Francesca Hong is a second-generation Wisconsinite, mother, community organizer, and service industry worker in Madison, Wisconsin. Hong is the daughter of hard-working immigrants who made the journey to the United States in the 1980s so her father could pursue a doctorate in Sociology at the University of Wisconsin-Madison. Growing up, Francesca was witness to the hard work and perseverance of her parents. She learned the value of sacrifice and determination watching her mother’s journey as a stay-at-home mom who pursued a degree in Education at UW-Madison, later becoming a public-school teacher in Wisconsin for well over ten years.

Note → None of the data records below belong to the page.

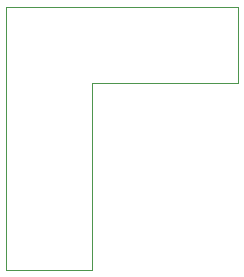
<source format=gbr>
%TF.GenerationSoftware,KiCad,Pcbnew,7.0.8*%
%TF.CreationDate,2024-06-14T11:44:33-04:00*%
%TF.ProjectId,mavnusadapter,6d61766e-7573-4616-9461-707465722e6b,rev?*%
%TF.SameCoordinates,Original*%
%TF.FileFunction,Profile,NP*%
%FSLAX46Y46*%
G04 Gerber Fmt 4.6, Leading zero omitted, Abs format (unit mm)*
G04 Created by KiCad (PCBNEW 7.0.8) date 2024-06-14 11:44:33*
%MOMM*%
%LPD*%
G01*
G04 APERTURE LIST*
%TA.AperFunction,Profile*%
%ADD10C,0.100000*%
%TD*%
G04 APERTURE END LIST*
D10*
X35483800Y-23241000D02*
X23139400Y-23241000D01*
X15875000Y-39090600D02*
X15875000Y-16814800D01*
X35483800Y-16814800D02*
X35483800Y-23241000D01*
X15875000Y-16814800D02*
X35483800Y-16814800D01*
X23139400Y-39090600D02*
X15875000Y-39090600D01*
X23139400Y-23241000D02*
X23139400Y-39090600D01*
M02*

</source>
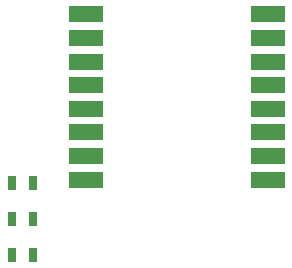
<source format=gbr>
G04 EAGLE Gerber RS-274X export*
G75*
%MOMM*%
%FSLAX34Y34*%
%LPD*%
%INSolderpaste Top*%
%IPPOS*%
%AMOC8*
5,1,8,0,0,1.08239X$1,22.5*%
G01*
%ADD10R,0.800000X1.200000*%
%ADD11R,3.000000X1.400000*%


D10*
X50690Y625856D03*
X68690Y625856D03*
D11*
X113500Y768500D03*
X113500Y748500D03*
X113500Y728500D03*
X113500Y708500D03*
X113500Y688500D03*
X113500Y668500D03*
X113500Y648500D03*
X113500Y628500D03*
X267500Y628500D03*
X267500Y648500D03*
X267500Y668500D03*
X267500Y688500D03*
X267500Y708500D03*
X267500Y728500D03*
X267500Y748500D03*
X267500Y768500D03*
D10*
X50690Y595630D03*
X68690Y595630D03*
X50690Y565150D03*
X68690Y565150D03*
M02*

</source>
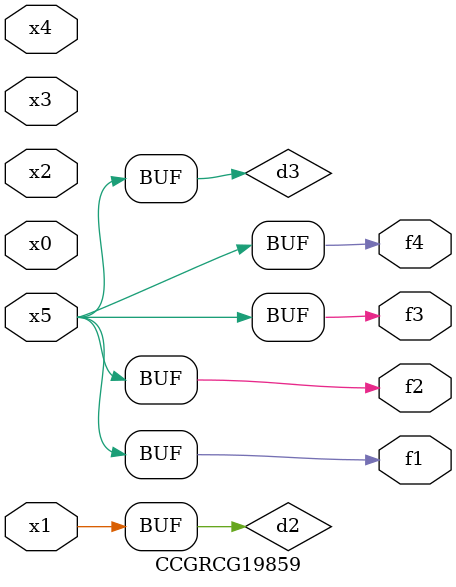
<source format=v>
module CCGRCG19859(
	input x0, x1, x2, x3, x4, x5,
	output f1, f2, f3, f4
);

	wire d1, d2, d3;

	not (d1, x5);
	or (d2, x1);
	xnor (d3, d1);
	assign f1 = d3;
	assign f2 = d3;
	assign f3 = d3;
	assign f4 = d3;
endmodule

</source>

The resilience and hard work of Hong’s parents shaped a life-long model that demonstrated the importance of a journey beyond fixed trajectories and perfect resumes. Inspired by their example, Hong decided to pursue her dream to become a full-time, professional chef in 2009. Unafraid to get her hands dirty, her trajectory in the kitchen started from low-wage, no benefits positions in the dish pit to slowly working her way down the line as a line cook, sous chef, and eventually one of the youngest and first female executive chefs at 43 North Restaurant. These valuable skills all contributed to the philosophies of community, inclusivity, and shared spaces that inspired the opening of Morris Ramen with husband Matt in downtown Madison, a mere six months after the birth of their son.

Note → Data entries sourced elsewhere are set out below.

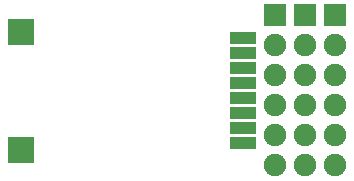
<source format=gbs>
G04*
G04 #@! TF.GenerationSoftware,Altium Limited,Altium Designer,22.2.1 (43)*
G04*
G04 Layer_Color=16711935*
%FSTAX25Y25*%
%MOIN*%
G70*
G04*
G04 #@! TF.SameCoordinates,CAACB314-B994-4A0E-AD61-3740CE87C19C*
G04*
G04*
G04 #@! TF.FilePolarity,Negative*
G04*
G01*
G75*
%ADD37R,0.07493X0.07493*%
%ADD38C,0.07493*%
%ADD49R,0.08674X0.04343*%
%ADD50R,0.08674X0.08674*%
D37*
X011Y-0001D02*
D03*
X01D02*
D03*
X009D02*
D03*
D38*
X011Y-0011D02*
D03*
Y-0021D02*
D03*
Y-0031D02*
D03*
Y-0041D02*
D03*
Y-0051D02*
D03*
X01Y-0011D02*
D03*
Y-0021D02*
D03*
Y-0031D02*
D03*
Y-0041D02*
D03*
Y-0051D02*
D03*
X009Y-0011D02*
D03*
Y-0021D02*
D03*
Y-0031D02*
D03*
Y-0041D02*
D03*
Y-0051D02*
D03*
D49*
X0079665Y-0008461D02*
D03*
Y-0013461D02*
D03*
Y-0018461D02*
D03*
Y-0023461D02*
D03*
Y-0028461D02*
D03*
Y-0033461D02*
D03*
Y-0038461D02*
D03*
Y-0043461D02*
D03*
D50*
X000565Y-0045862D02*
D03*
Y-0006492D02*
D03*
M02*

</source>
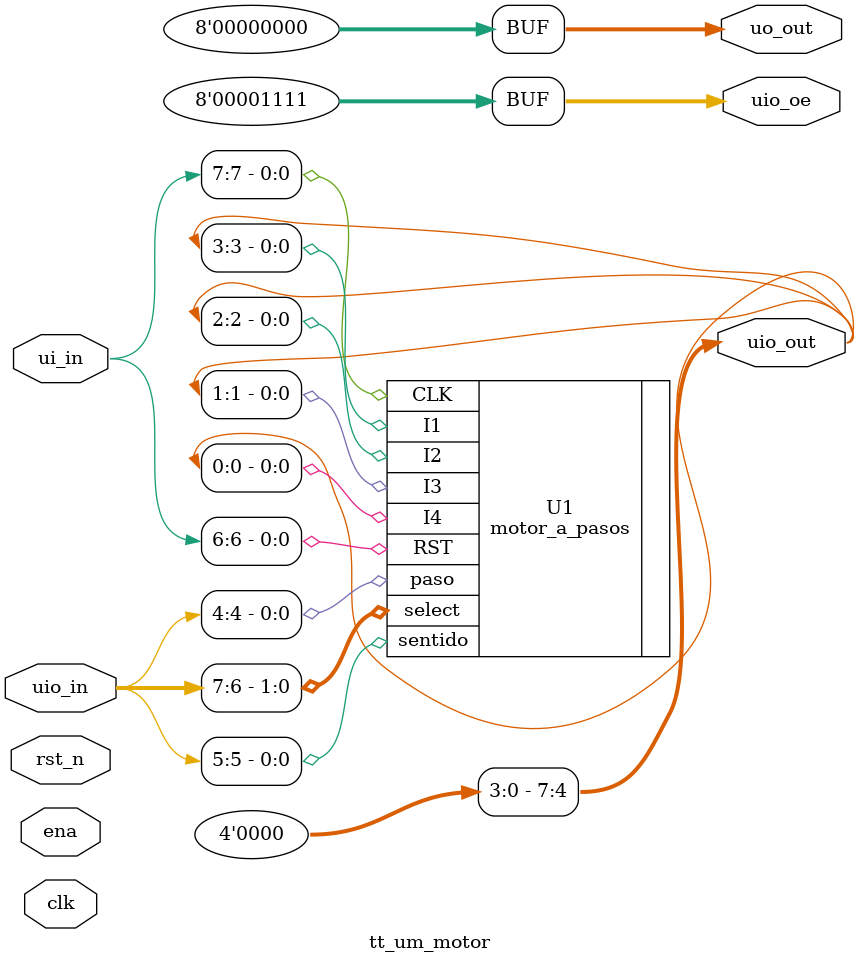
<source format=v>
/*
 * Copyright (c) 2024 Your Name
 * SPDX-License-Identifier: Apache-2.0
 */

`define default_netname none

module tt_um_motor (
    input  wire [7:0] ui_in,    // Dedicated inputs
    output wire [7:0] uo_out,   // Dedicated outputs
    input  wire [7:0] uio_in,   // IOs: Input path
    output wire [7:0] uio_out,  // IOs: Output path
    output wire [7:0] uio_oe,   // IOs: Enable path (active high: 0=input, 1=output)
    input  wire       ena,      // will go high when the design is enabled
    input  wire       clk,      // clock
    input  wire       rst_n     // reset_n - low to reset
);

  // All output pins must be assigned. If not used, assign to 0.
    motor_a_pasos U1 (.CLK(ui_in[7]), .RST(ui_in[6]), .select(uio_in[7:6]), .sentido(uio_in[5]), .paso(uio_in[4]), .I1(uio_out[3]), .I2(uio_out[2]),
                      .I3(uio_out[1]), .I4(uio_out[0]));
    assign uio_oe = 8'b00001111;
    assign uio_out[7:4] = 4'b0000;
    assign uo_out[7:0] = 8'b00000000;
endmodule 
    

</source>
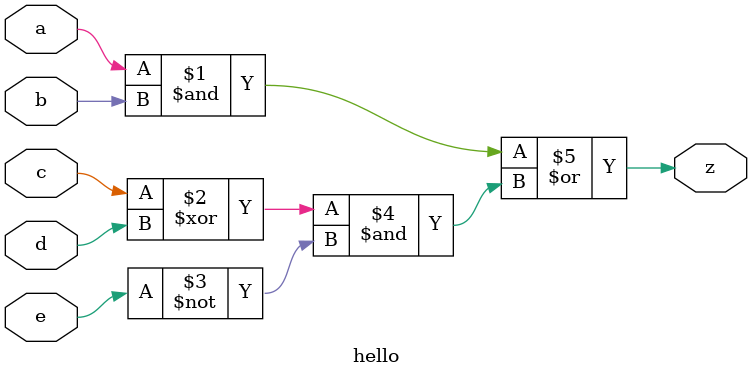
<source format=v>
 module hello(
 input a ,b, c , d , e ,
 output  z
 );
 assign z =((a & b) | (c^d)& ~e);
 endmodule

</source>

As a small business owner who had worked her way up from the bottom, Hong was already keenly aware of the gaps that exist between worker’s needs and how they translated to tangible resources available to employers; basic needs such as affordable healthcare, a fair minimum wage, and transportation fell on the shoulders of struggling business owners and their ingenuity. Already unable to acquire tangible resources to provide for her family business community, these issues were only further exacerbated by the COVID-19 pandemic in tandem with a lack of action on behalf of local, state, and the federal government. Shining an unfavorable light on an already deeply problematic system, issues that arose during the pandemic have called Hong to action as a comprehensive leader and voice ready to create deep change in the state legislature. Her profound understanding of the struggles of working-class people and their families contributes to her ongoing commitment to creating social, racial, and economic justice.